Para votar nas eleições gerais deste ano, em outubro, os eleitores têm até o dia 7 de maio para regularizar a documentação. Ontem, os cinco guichês em funcionamento no Fórum davam conta da baixa demanda. Mesmo não sendo mais obrigada a votar, a aposentada Terezinha de Oliveira Machado, de 74 anos, destacou o interesse por manter os documentos em dia. "Estava em viagem e quando cheguei vi pela imprensa que estavam atendendo e aproveitei para regularizar a documentação. É importante manter os documentos em ordem." O comerciário Oseires Cavaletti aproveitou a passagem pela cidade para fazer a revisão. "Não fiz no ano passado porque moro nos Estados Unidos (EUA) há sete anos e agora estou aproveitando para regularizar o título." Apesar da biometria, ele não deve votar na cidade, pois pretende voltar aos EUA.

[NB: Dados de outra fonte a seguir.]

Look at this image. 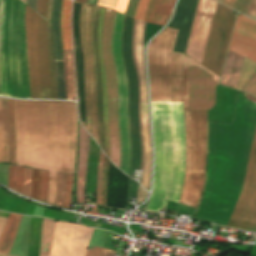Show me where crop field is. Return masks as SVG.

Para a aposentada Suely Padilha de Oliveira, a ida ao Fórum Eleitoral foi apenas o início de uma série de visitas a órgãos oficiais para fazer a documentação. "Eu fiz a biometria, mas tive a bolsa roubada no ônibus e levaram tudo. Preciso do título para tirar outros documentos." Também em busca da segunda via estava o estudante Deivid Celestino. "Perdi o título novo e como é ano eleitoral resolvi vir agora, porque está bem tranquilo." Apesar da tranquilidade, o juiz Ademir Richter prevê novas filas nos próximos meses, "quando boa parte dos 60 mil eleitores que tiveram o título cancelado deve procurar atendimento".